Reducing sugar intake lowers the risk of obesity in children

Surprising results of a 9 day study


American kids who are obese have a tendency to develop type 2 diabetes, even though this was thought to be an adult's disease, and with it they also can develop high blood pressure and liver damage, storing excess fat their liver. It was thought that high calorie diets made that all happen. But kids in India and China often show up with the diabetes part even when they don't have obesity. So calories can't provide the explanation. 

So Dr. RH Lustig and colleagues at the University of California, San Francisco restricted the sugar intake of a small group (43) Latino or African-American kids between 8 and 18 years of age who were obese and had high blood pressure or another problem associated with a tendency towards diabetes, liver or heart disease. They dropped the kids usual sugar intake from 27% to 10% and their fructose from 10% to 4% of the calories in their diet. They replaced the lower sugar with starch so the calories wouldn't change and kept the rest of their diets exactly the same– for just 9 days. 

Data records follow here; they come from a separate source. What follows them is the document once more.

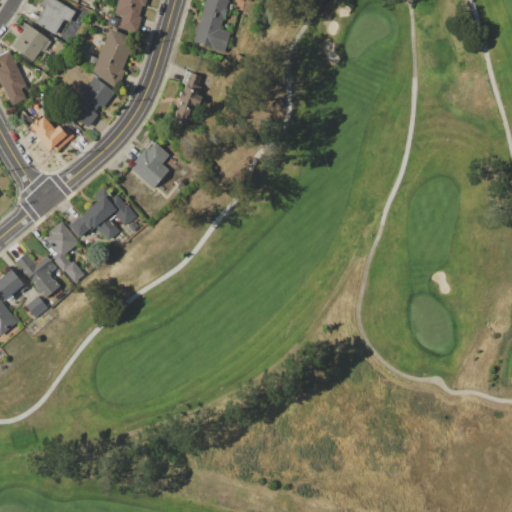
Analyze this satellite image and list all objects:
road: (7, 9)
building: (129, 13)
building: (129, 13)
building: (52, 14)
building: (53, 15)
building: (112, 20)
building: (211, 25)
building: (212, 25)
building: (29, 43)
building: (29, 43)
building: (51, 47)
building: (112, 56)
building: (113, 56)
building: (88, 59)
building: (238, 59)
building: (10, 78)
building: (11, 78)
building: (187, 98)
building: (186, 99)
building: (89, 101)
building: (90, 101)
road: (131, 115)
building: (47, 133)
building: (47, 133)
building: (150, 164)
building: (151, 164)
road: (20, 167)
building: (102, 214)
building: (104, 217)
road: (21, 218)
building: (132, 225)
building: (62, 249)
building: (64, 250)
building: (38, 272)
building: (38, 273)
building: (8, 284)
building: (10, 284)
park: (301, 293)
building: (48, 302)
building: (35, 305)
building: (5, 318)
building: (5, 318)
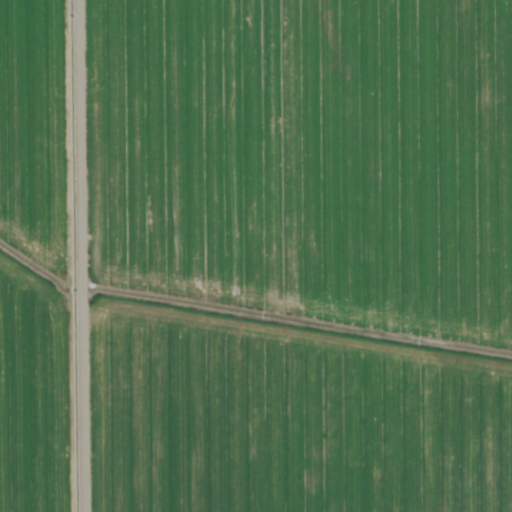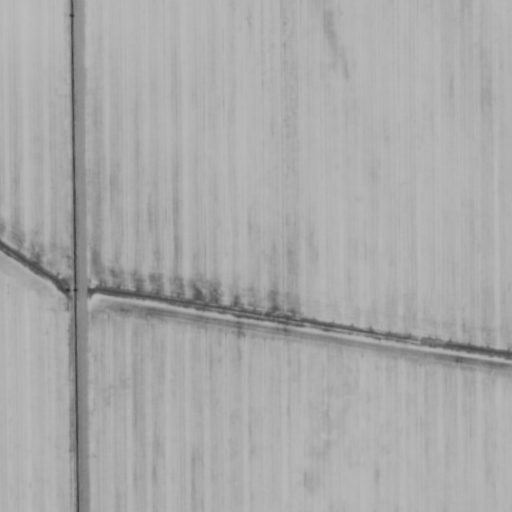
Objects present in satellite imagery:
crop: (256, 256)
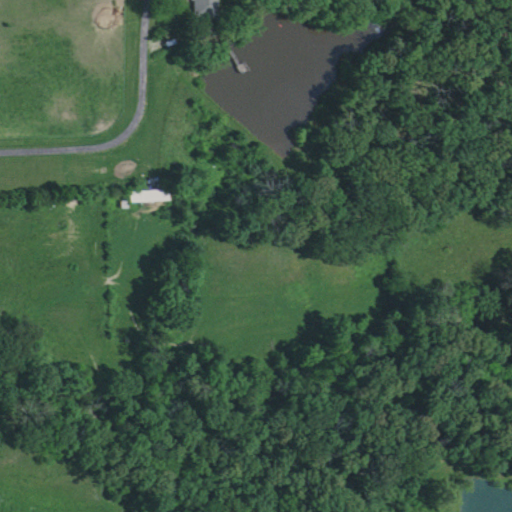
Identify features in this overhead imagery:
building: (206, 9)
road: (131, 133)
building: (151, 196)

The children didn't lose much weight in that brief time (an average of 2 pounds). But they already began to see a drop in blood pressure, cholesterol and triglycerides, and sugar tolerance. And even the kids that didn't lose any weight already started to follow the same trend. 

Bottom Line

Our kids get too many sugar-sweetened beverages and other sweets which increases the risk of obesity and diabetes. The very good news is that at least some of this tendency can be reversed by restricting sugars–especially high fructose corn syrup and sucrose. And the benefits start quickly–and hopefully will continue.